[Work instruction] The answer must restate the listing word for word, without its images.

[Material shown]
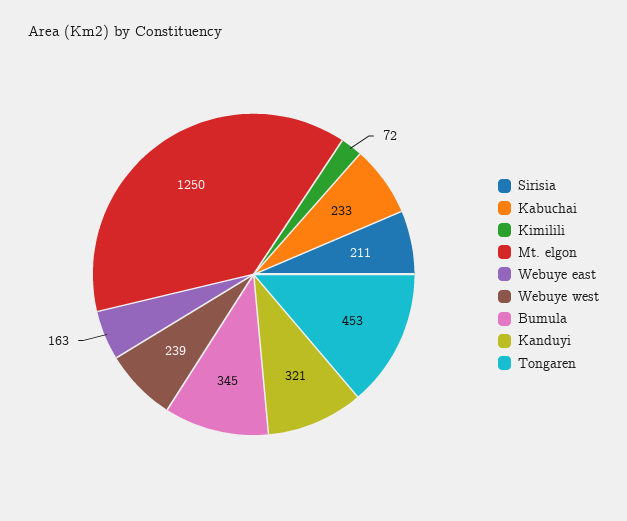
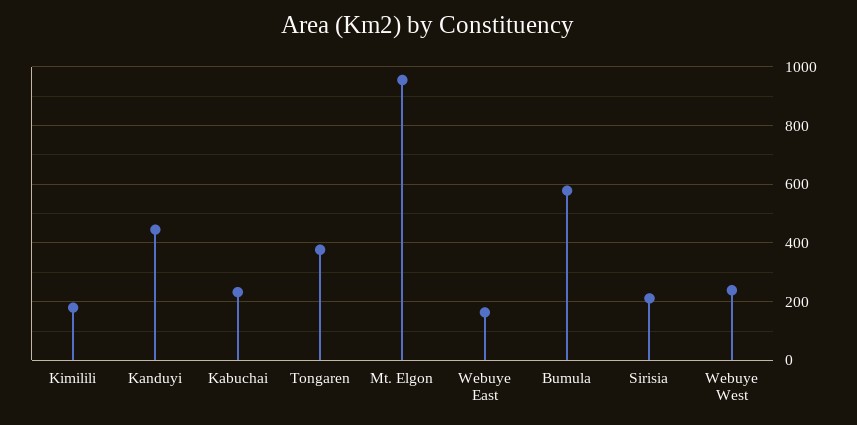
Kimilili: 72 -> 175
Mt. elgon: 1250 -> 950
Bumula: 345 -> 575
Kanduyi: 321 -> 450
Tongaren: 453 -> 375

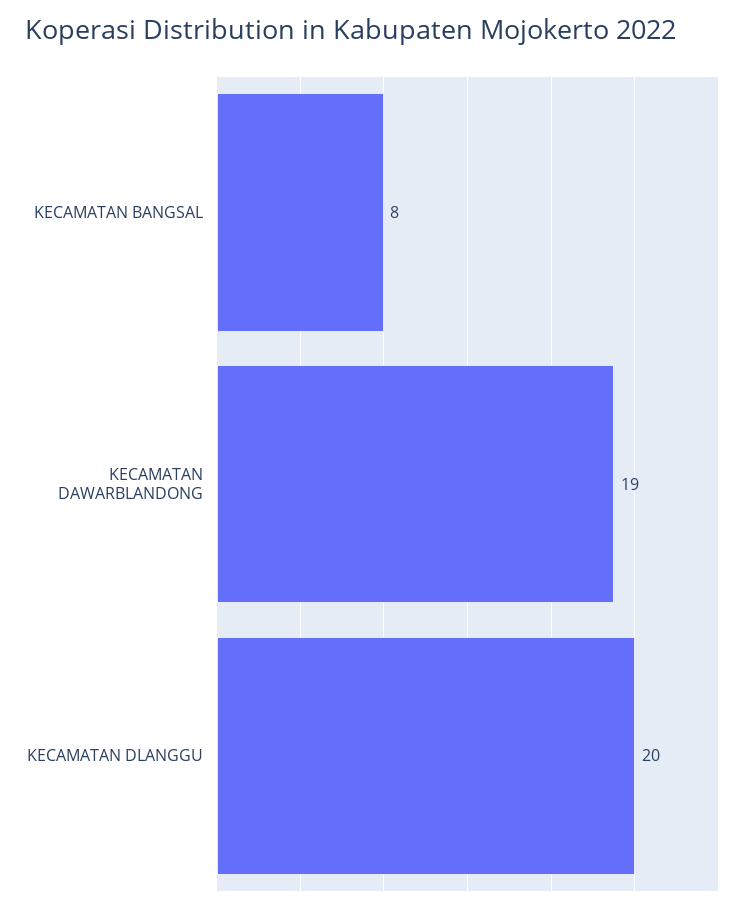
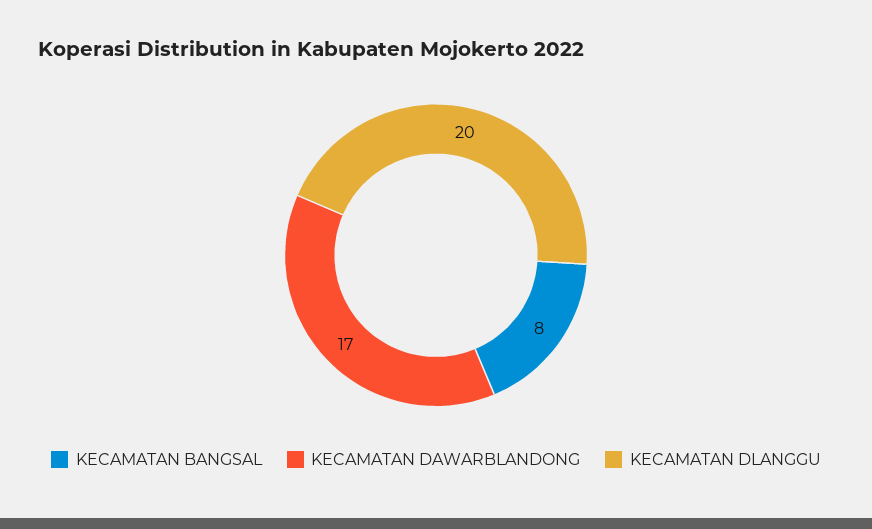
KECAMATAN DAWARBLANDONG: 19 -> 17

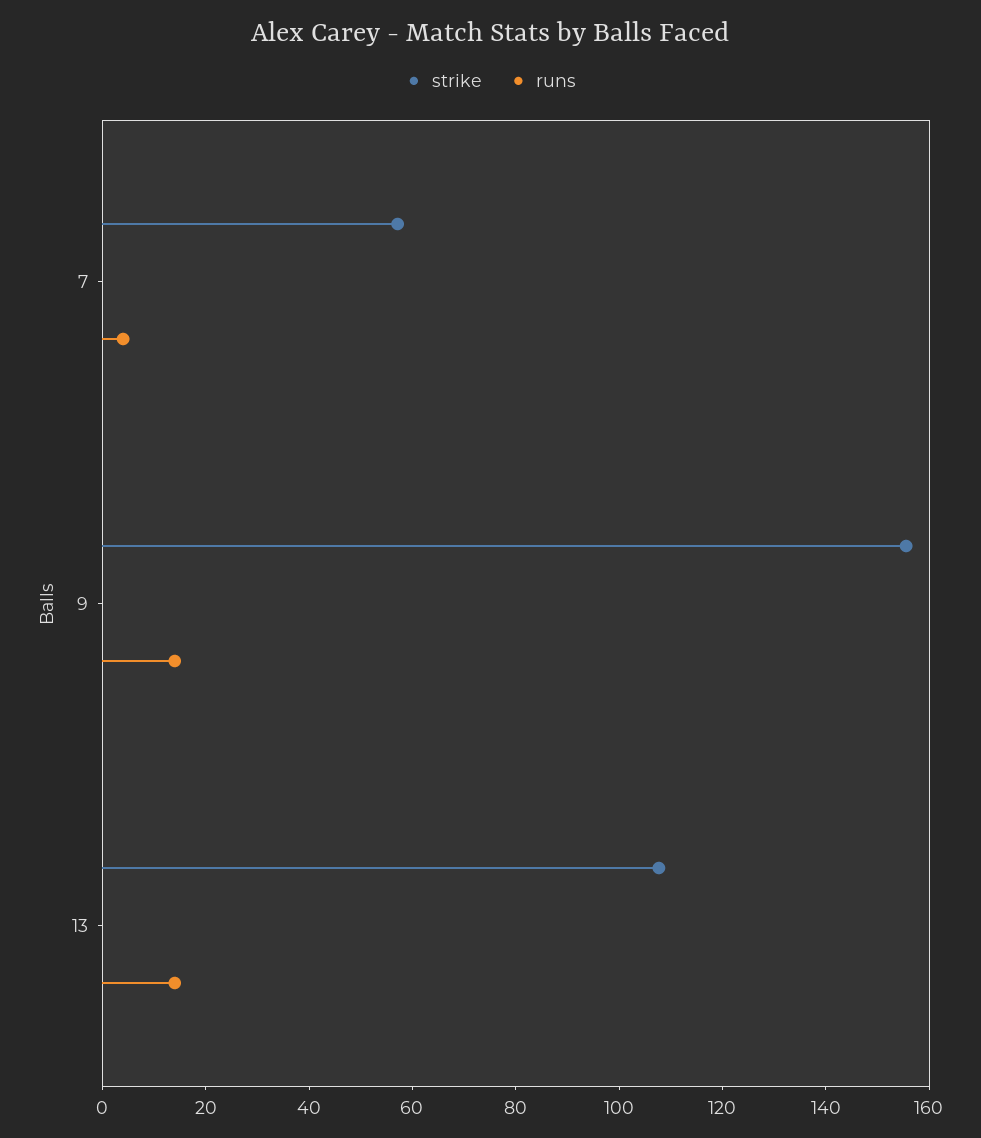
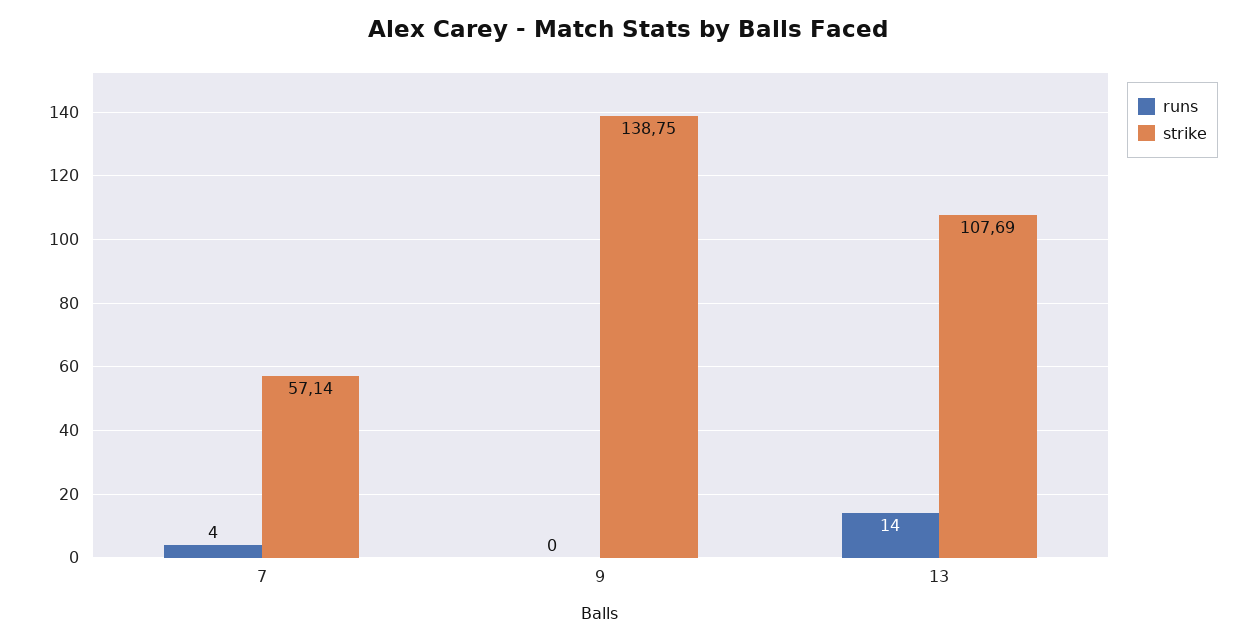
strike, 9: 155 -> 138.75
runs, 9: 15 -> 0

[Written response]
Kimilili: 72 -> 175
Mt. elgon: 1250 -> 950
Bumula: 345 -> 575
Kanduyi: 321 -> 450
Tongaren: 453 -> 375

KECAMATAN DAWARBLANDONG: 19 -> 17

strike, 9: 155 -> 138.75
runs, 9: 15 -> 0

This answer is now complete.